Humans are frequently in this scenario, especially at night. For example, a reflection from a rural roadside mailbox's prism looks similar to the eyes of a deer, and shredded truck tire treads look similar to chunks of automotive bodywork debris. This doesn't invalidate your point about slowing down.

But we're asking a lot from this software (for good reasons), but humans commit similar leaps of faith of various severity on the roads daily -- failure to yield, failure to maintain following distance, assuming other drivers immediately adjacent to you will keep driving safely and carefully -- and only a small subset of these situations results in accidents. We're expecting an algorithm coded by humans to perform better than a complicated bioelectric system we barely understand.

Waymo has opted to commit to thoroughly understand its environment, which is why their cars drive in a manner that bears no resemblance to how humans actually drive.
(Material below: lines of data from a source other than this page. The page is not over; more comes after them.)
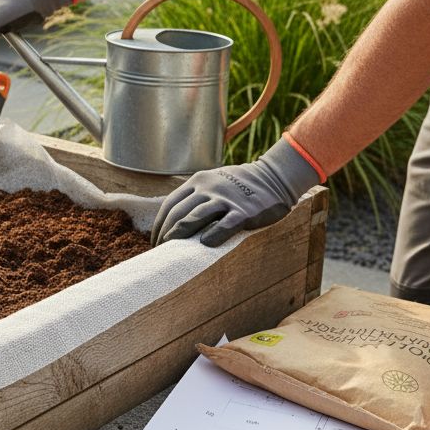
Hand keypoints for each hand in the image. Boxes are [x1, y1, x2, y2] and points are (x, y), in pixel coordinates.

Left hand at [152, 136, 321, 246]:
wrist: (275, 177)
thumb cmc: (239, 185)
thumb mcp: (214, 182)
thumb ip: (196, 196)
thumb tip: (173, 222)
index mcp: (198, 181)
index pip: (170, 204)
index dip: (159, 224)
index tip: (155, 240)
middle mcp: (209, 188)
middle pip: (178, 213)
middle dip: (165, 233)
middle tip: (160, 251)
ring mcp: (226, 199)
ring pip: (194, 217)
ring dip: (179, 235)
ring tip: (171, 251)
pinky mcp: (244, 212)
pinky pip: (225, 225)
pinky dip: (212, 235)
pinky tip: (203, 245)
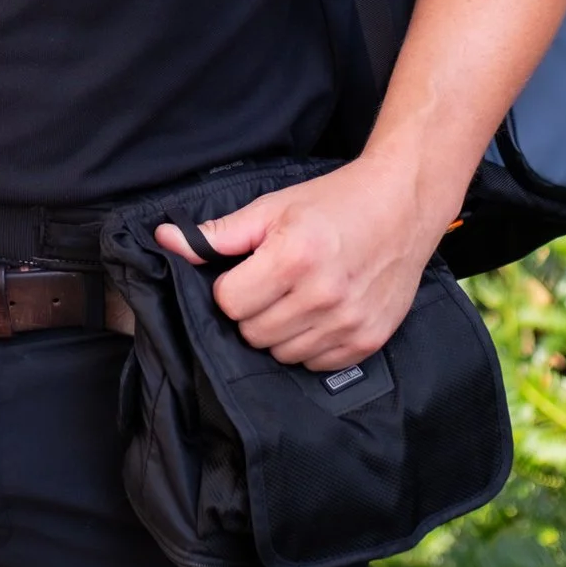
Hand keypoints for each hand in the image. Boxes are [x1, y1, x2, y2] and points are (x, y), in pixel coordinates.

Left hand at [153, 158, 447, 372]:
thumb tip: (165, 240)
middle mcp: (322, 295)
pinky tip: (319, 312)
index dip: (229, 286)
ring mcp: (348, 323)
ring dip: (279, 331)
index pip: (228, 303)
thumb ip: (219, 232)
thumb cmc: (332, 202)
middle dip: (252, 310)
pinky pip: (316, 364)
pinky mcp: (368, 341)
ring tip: (295, 296)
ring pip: (281, 354)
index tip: (245, 271)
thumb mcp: (272, 207)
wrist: (400, 206)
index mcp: (292, 257)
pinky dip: (309, 344)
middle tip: (271, 282)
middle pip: (252, 333)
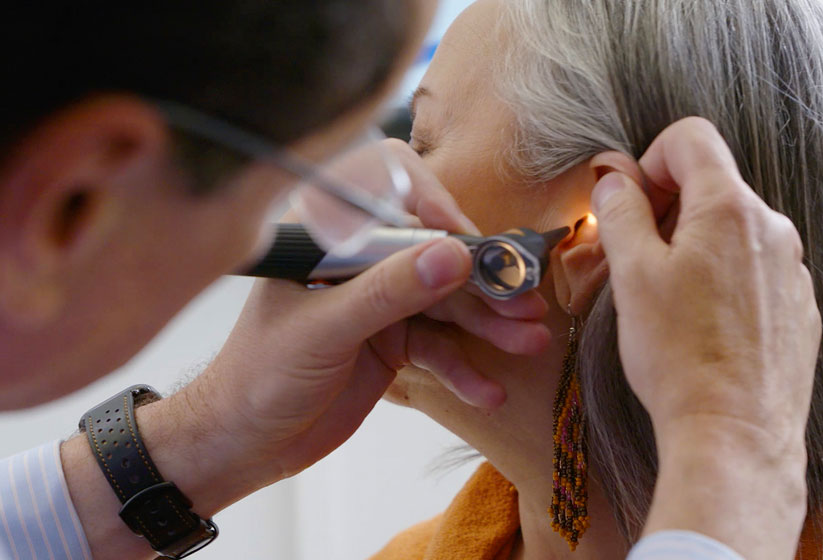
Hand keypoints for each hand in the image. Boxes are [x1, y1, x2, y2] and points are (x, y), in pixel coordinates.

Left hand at [172, 138, 548, 494]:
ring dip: (487, 324)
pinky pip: (440, 346)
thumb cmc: (256, 378)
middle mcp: (358, 260)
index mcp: (326, 235)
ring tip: (527, 342)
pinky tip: (487, 391)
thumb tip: (454, 256)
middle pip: (434, 251)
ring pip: (446, 301)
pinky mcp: (392, 340)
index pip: (391, 190)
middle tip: (523, 301)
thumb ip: (388, 292)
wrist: (242, 444)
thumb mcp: (323, 332)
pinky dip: (464, 368)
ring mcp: (378, 300)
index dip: (436, 205)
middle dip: (480, 279)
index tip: (470, 244)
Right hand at [591, 118, 820, 558]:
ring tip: (669, 301)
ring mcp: (792, 269)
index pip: (691, 137)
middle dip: (669, 207)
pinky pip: (756, 270)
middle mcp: (773, 228)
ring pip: (734, 230)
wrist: (734, 434)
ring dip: (696, 245)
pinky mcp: (800, 307)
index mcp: (729, 208)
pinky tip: (703, 326)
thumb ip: (621, 212)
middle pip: (713, 184)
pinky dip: (725, 279)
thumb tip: (615, 179)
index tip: (634, 205)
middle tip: (639, 259)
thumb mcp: (632, 275)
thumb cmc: (678, 355)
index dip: (651, 159)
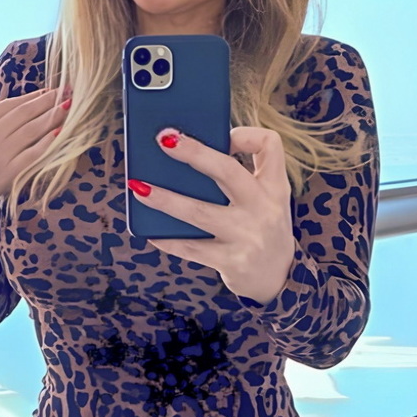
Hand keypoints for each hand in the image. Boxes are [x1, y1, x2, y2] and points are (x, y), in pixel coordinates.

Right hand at [0, 85, 68, 209]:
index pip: (12, 104)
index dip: (34, 96)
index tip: (50, 91)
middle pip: (26, 113)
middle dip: (49, 102)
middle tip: (68, 92)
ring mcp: (0, 153)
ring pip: (32, 130)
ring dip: (52, 117)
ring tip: (69, 108)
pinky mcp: (7, 173)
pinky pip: (32, 155)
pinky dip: (46, 143)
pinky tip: (59, 134)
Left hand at [130, 126, 296, 302]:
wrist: (278, 282)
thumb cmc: (262, 230)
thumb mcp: (266, 201)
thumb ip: (242, 178)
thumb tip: (188, 155)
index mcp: (275, 187)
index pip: (270, 145)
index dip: (245, 134)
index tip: (222, 136)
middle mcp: (264, 208)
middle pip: (228, 171)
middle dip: (194, 153)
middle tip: (164, 140)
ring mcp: (248, 236)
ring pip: (199, 212)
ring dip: (165, 199)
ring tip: (138, 187)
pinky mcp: (232, 262)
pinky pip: (191, 248)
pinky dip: (167, 239)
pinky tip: (150, 232)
We as a society have to eventually reconcile the implications of the disconnect.


> reflection from a rural roadside mailbox's prism looks similar to the eyes of a deer

Deer hits a major cause of fatality out in the country. If your driving at night in deer country and you aren't eyes wide open then you are going to have an unhappy experience at some point. Their instincts are essentially the exact opposite of what they should do when encountering a car. They will stay in the middle of the road, and they will jump in front of you if startled.